The report highlighted that the new framework allows banks to provide acquisition financing while maintaining prudent risk controls. By imposing limits on post-acquisition debt-to-equity (D/E) ratios and capping capital market exposure (CME), only financially robust companies will qualify for such bank funding, thereby mitigating systemic risk and enhancing stability within the banking sector.
“We believe the new rules will enable banks to participate actively in corporate takeovers, M&A, leveraged buyouts, and similar transactions. Simultaneously, higher limits for loans against securities for individuals should deepen market liquidity,” the report stated.

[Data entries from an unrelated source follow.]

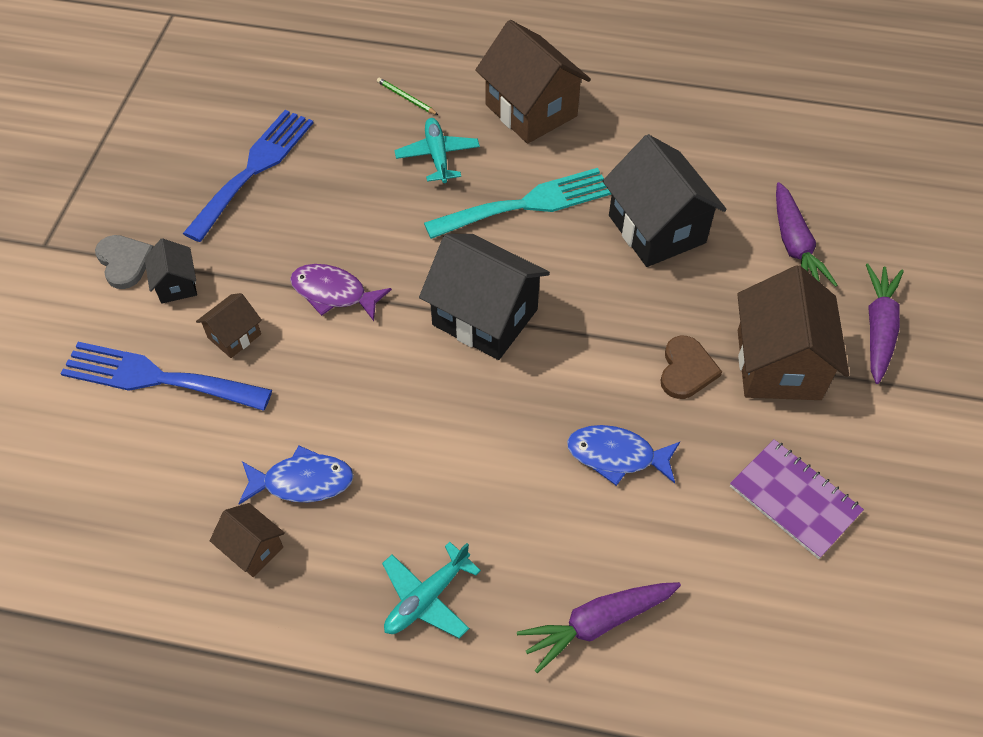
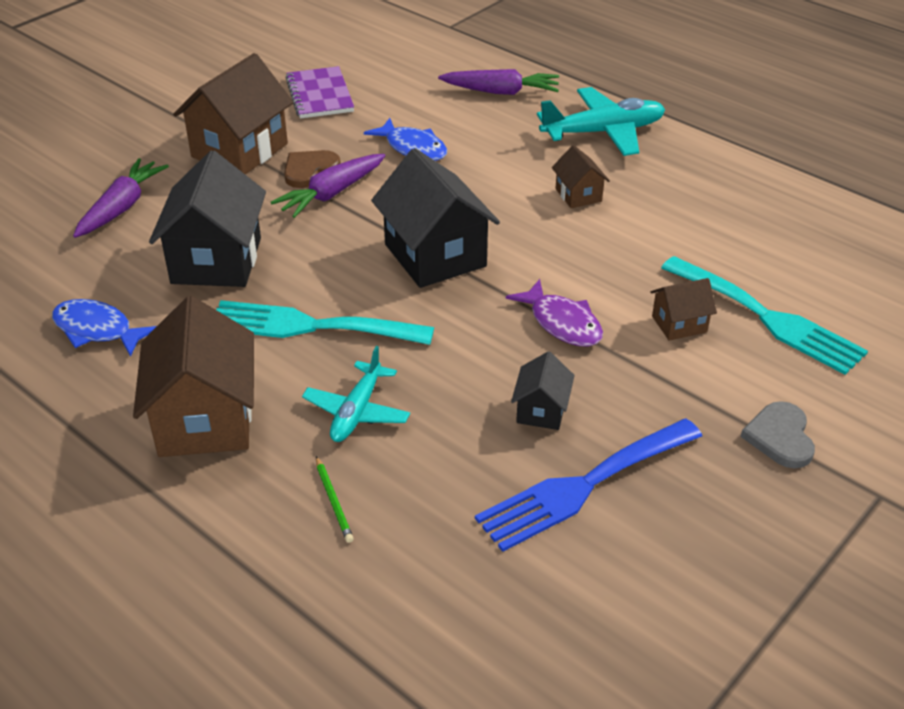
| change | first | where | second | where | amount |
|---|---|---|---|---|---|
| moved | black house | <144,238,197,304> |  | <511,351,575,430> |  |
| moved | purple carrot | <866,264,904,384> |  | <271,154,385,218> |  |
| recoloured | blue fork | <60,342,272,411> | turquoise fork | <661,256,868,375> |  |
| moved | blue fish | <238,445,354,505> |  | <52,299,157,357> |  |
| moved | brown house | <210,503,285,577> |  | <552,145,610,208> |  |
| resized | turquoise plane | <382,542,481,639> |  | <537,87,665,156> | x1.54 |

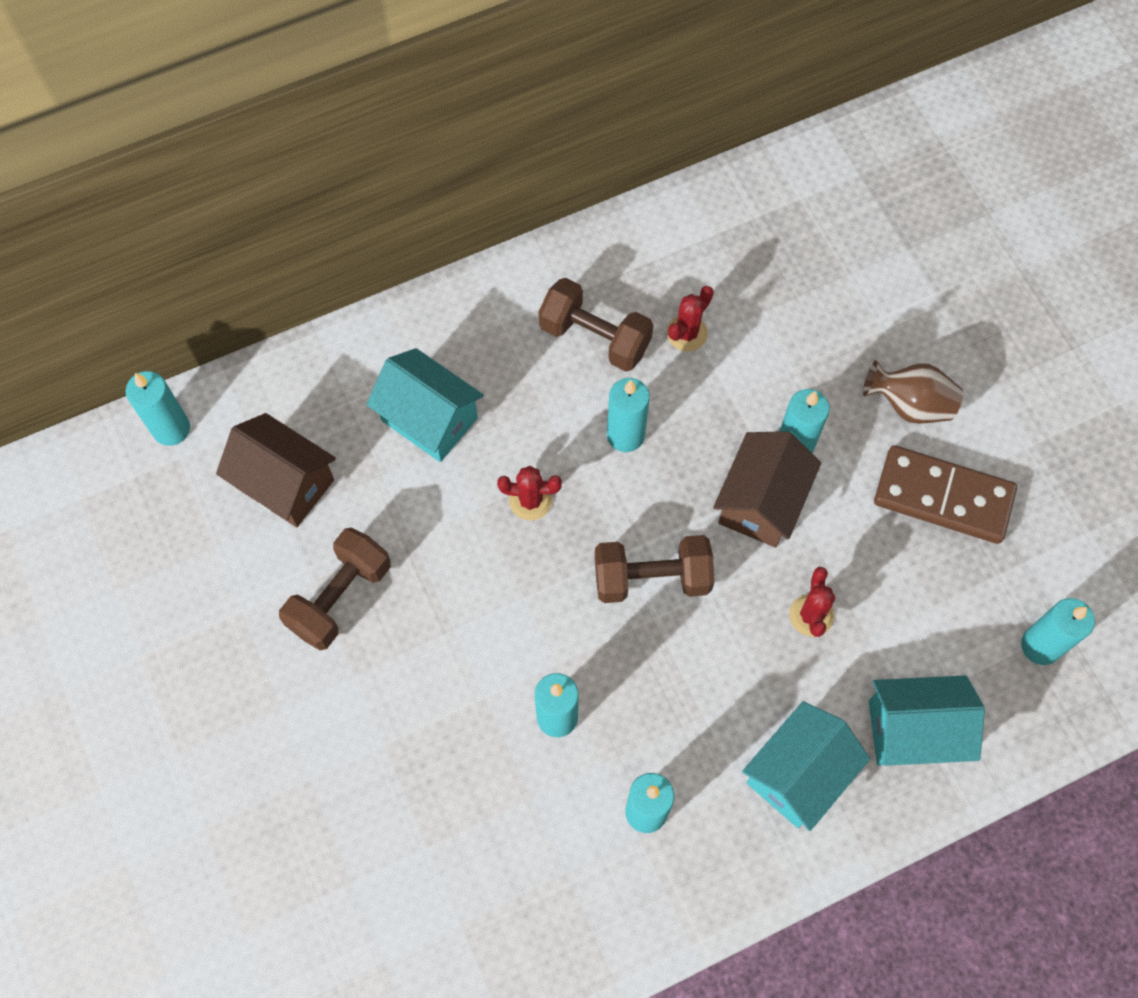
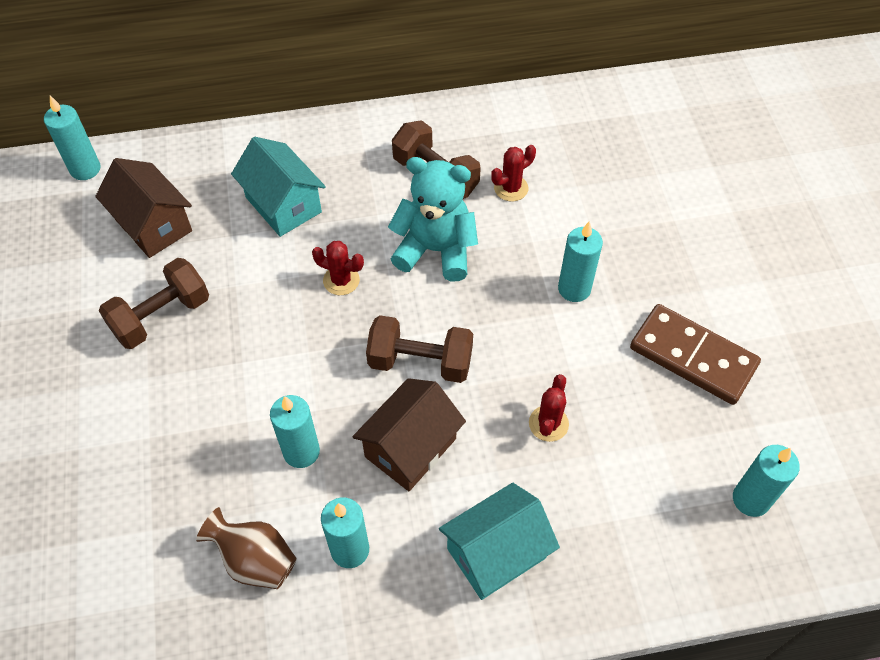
| change | first | where | second | where | amount |
|---|---|---|---|---|---|
| moved | brown vase | <863,360,963,424> |  | <196,507,297,589> |  |
| replaced | turquoise candle | <607,378,650,452> | turquoise teddy bear | <388,157,478,282> |  |
| moved | brown house | <713,431,821,548> |  | <353,378,466,491> |  |
| removed | turquoise house | <869,675,985,766> |  |  |  |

RBI issued these directions on February 13, 2026, and the rules will become effective from April 1, 2026, though banks may adopt them earlier. The framework introduces several important changes:
| Provision | Details | Purpose / Benefit |
|---|---|---|
| Acquisition Financing | Banks can fund up to 75% of the cost of acquiring another company | Supports corporate acquisitions while ensuring only strong companies qualify |
| Eligibility | Companies must have net worth > Rs 5 billion, be profitable for last three financial years, or hold a good credit rating | Ensures financially stable borrowers |
| Post-Acquisition Debt Limit | Total debt ≤ 3x company’s capital | Prevents over-leveraging and reduces financial risk |
| Loans Against Securities (Individuals) | Maximum Rs 10 million per individual; Rs 2.5 million for stock market investments; Rs 2.5 million for IPOs, FPOs, ESOPs | Boosts retail investor participation and liquidity |
| Bank Capital Market Exposure | Total exposure ≤ 40% of capital base; acquisition financing ≤ 20% | Maintains overall risk discipline |
The report noted that these measures will not only facilitate corporate acquisitions but also increase the flow of money in the market, enhancing liquidity—crucial for the smooth buying and selling of securities.
Banks will also face stricter norms for brokers, including full collateral requirements and conservative valuation of securities, which may increase the cost of borrowing for intermediaries.
In addition, RBI has floated draft rules to allow banks to extend funding to Real Estate Investment Trusts (REITs) and Infrastructure Investment Trusts (InvITs). Only listed trusts with at least three years of operations and stable cash flows will be eligible. Feedback on these draft rules is invited until March 6, 2026, with the final regulations expected to take effect from July 1, 2026.
Overall, JM Financial’s report concluded that the RBI’s revised norms are poised to strengthen corporate financing, encourage market participation, and enhance liquidity, all while maintaining robust safeguards against financial instability.